> Exercise text

*** Begin section ***

Reported by m...@bnaya.net, Feb 8 2017

Issue description

UserAgent: Mozilla/5.0 (Macintosh; Intel Mac OS X 10_12_3) AppleWebKit/537.36 (KHTML, like Gecko) Chrome/56.0.2924.87 Safari/537.36

Steps to reproduce the problem:
Run this code on the console and see:
window.setInterval(() => {
debugger;
}, 1000);
window.setInterval(() => {
debugger;
}, 2592000000);

What is the expected behavior?
The second interval need to run every 2592000000 ms

What went wrong?
The second interval is  running every 0 ms

Did this work before? Yes 

Does this work in other browsers? N/A

Chrome version: 56.0.2924.87  Channel: stable
OS Version: OS X 10.12.3
Flash Version:

 

Comment 1 by woxxom@gmail.com, Feb 8 2017

The behavior you observe is correct because setInterval uses signed 32-bit values.
2147483647 is the maximum value as per specification, see [1]
2592000000 in your code exceeds that maximum and gets converted to a negative value, which is invalid so 0 is used instead.

  [1]: https://developer.mozilla.org/en-US/docs/Web/API/WindowOrWorkerGlobalScope/setInterval

Comment 2 by woxxom@gmail.com, Feb 8 2017

On the other hand, I agree that conversion could be smarter and clamp the invalid values to the maximum value of 2147483647 and emit a warning in console.
Labels: Pri-1
****Bulk Edit****

Setting as P1 for test team to prioritize in triaging.
Labels: Needs-Triage-M56
Cc: rbasuvula@chromium.org
Labels: Needs-Feedback
Tested in chrome #56.0.2924.87 and Canary #58.0.3006.0 on Mac 10.12.2 and not able to reproduce the issue.Please find the screen shot for your reference.

@reporter: Could you please let me know if i have missed anything and if possible, provide us with a sample steps of the issue which would help us to triage the issue further.

Thanks in Advance.
689947.png
226 KB View Download
Components: Blink>Scheduling
Owner: delph...@chromium.org
Status: Assigned (was: Unconfirmed)
It's not actually running every 0ms.

*** End section ***

> Required action 1
Answer these questions about the bug report:
(a) Which Chrome version and channel did the reporter list?
(b) What maximum value does Comment 1 give for the specification?
(c) What component was the issue given?
> Required action 2
Transcribe the bug report word for word, everything from "Thanks in Advance." down to "running every 0ms.".
> Required action 3
Pick up the setInterval bug report after its last sentence and write what comes next.

Data on lens distortion parameters
*** Begin section ***

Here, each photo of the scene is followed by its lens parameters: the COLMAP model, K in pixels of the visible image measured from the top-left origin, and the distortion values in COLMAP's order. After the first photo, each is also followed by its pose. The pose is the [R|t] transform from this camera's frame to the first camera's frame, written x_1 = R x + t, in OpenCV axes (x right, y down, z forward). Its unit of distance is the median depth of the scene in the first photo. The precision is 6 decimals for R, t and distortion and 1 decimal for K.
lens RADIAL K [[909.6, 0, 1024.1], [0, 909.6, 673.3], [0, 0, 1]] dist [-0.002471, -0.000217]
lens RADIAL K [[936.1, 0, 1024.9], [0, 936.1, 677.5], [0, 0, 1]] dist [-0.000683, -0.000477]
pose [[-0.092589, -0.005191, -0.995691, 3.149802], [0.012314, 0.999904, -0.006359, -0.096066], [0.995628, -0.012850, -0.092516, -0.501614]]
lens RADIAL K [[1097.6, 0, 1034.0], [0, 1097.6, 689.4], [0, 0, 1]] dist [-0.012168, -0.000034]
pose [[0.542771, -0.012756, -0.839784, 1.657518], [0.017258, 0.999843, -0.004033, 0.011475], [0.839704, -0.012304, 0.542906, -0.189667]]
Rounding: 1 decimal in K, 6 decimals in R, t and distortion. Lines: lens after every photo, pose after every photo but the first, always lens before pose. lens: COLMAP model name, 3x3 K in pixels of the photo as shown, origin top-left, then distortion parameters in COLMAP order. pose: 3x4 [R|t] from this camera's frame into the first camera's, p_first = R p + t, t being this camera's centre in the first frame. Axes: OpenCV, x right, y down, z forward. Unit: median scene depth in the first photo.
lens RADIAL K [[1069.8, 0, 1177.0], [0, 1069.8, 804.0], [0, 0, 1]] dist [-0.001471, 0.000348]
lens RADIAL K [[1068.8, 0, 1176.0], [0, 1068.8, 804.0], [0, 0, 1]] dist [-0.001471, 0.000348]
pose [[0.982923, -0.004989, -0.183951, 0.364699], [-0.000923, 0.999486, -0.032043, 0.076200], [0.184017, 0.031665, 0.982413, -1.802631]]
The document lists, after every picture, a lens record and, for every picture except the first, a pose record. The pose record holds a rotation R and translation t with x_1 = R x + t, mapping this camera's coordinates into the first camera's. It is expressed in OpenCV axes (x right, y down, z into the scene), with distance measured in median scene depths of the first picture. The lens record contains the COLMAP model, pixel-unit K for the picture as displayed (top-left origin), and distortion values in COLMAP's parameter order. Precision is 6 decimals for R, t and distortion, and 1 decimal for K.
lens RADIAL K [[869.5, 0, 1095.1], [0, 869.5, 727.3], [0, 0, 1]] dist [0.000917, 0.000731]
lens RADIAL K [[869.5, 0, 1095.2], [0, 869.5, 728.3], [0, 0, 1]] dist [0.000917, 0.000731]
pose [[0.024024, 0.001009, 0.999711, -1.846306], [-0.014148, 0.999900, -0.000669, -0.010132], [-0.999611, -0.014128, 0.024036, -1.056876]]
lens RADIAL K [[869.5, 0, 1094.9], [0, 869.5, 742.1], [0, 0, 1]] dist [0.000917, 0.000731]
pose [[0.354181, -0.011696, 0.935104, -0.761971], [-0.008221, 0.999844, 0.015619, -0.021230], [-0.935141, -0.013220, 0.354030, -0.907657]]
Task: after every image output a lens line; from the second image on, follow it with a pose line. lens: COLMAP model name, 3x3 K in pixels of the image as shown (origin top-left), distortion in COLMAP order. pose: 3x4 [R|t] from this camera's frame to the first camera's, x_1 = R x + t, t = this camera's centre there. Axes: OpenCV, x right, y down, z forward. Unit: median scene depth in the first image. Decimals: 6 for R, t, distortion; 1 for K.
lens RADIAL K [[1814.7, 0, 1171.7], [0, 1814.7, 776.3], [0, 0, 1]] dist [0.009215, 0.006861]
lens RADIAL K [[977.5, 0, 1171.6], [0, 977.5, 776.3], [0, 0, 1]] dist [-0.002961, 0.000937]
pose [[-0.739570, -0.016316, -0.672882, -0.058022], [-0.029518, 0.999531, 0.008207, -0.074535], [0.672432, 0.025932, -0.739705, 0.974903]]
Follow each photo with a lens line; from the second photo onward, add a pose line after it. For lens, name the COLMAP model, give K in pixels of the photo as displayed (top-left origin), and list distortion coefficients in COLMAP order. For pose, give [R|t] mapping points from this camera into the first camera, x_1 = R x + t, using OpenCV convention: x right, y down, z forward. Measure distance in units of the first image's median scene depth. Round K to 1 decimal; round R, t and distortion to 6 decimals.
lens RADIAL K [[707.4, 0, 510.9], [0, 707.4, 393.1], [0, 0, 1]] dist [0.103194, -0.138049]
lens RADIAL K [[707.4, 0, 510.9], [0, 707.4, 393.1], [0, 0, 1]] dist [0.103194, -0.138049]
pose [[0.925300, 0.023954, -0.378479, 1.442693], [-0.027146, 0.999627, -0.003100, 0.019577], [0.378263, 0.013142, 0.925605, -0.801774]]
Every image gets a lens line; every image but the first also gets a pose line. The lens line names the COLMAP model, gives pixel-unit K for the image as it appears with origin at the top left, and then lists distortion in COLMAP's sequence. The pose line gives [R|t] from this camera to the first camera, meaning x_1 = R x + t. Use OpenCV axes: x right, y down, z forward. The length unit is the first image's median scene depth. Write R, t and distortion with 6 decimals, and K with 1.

*** End section ***

> Your response 1
(a) 56.0.2924.87, stable channel
(b) 2147483647
(c) Blink>Scheduling

> Your response 2
Thanks in Advance.
689947.png
226 KB View Download
Components: Blink>Scheduling
Owner: delph...@chromium.org
Status: Assigned (was: Unconfirmed)
It's not actually running every 0ms.

> Your response 3
  var t = window.performance.now();
  var count = 0;
  var id = window.setInterval(() => {
    if (++count > 7) {
      window.clearInterval(id);
    }
    t2 = window.performance.now();
    console.log(t2 - t);
    t = t2;
  }, 2592000000);

This code produces:

1.3500000000349246
0.8449999999720603
1
1.0249999999650754
3.9700000000884756
4.009999999951106
4.039999999979045
3.995000000053551

That's approximately {1, 1, 1, 1, 4, 4, 4, 4}, which is what you would expect if you'd used an interval of <1 since it clamps to 1ms for the first iterations and then after 4 iterations it clamps to 4ms.
The current behaviour is exactly what we would expect from the spec (and is also what we see in other browsers): https://html.spec.whatwg.org/multipage/webappapis.html#windoworworkerglobalscope-mixin:dom-setinterval

The timeout is defined as a long, which is defined as an Int32. No clamping is specified so normal conversion is performed which truncates and then returns the value modulo 2^31.

To introduce clamping we'd have to change the spec to add [Clamp] to the definition of setInterval (and setTimeout). I don't see the value since this would only affect someone who actually wanted an interval of 25+ days, who presumably would want the timeout to be exact rather than arbitrarily clamped.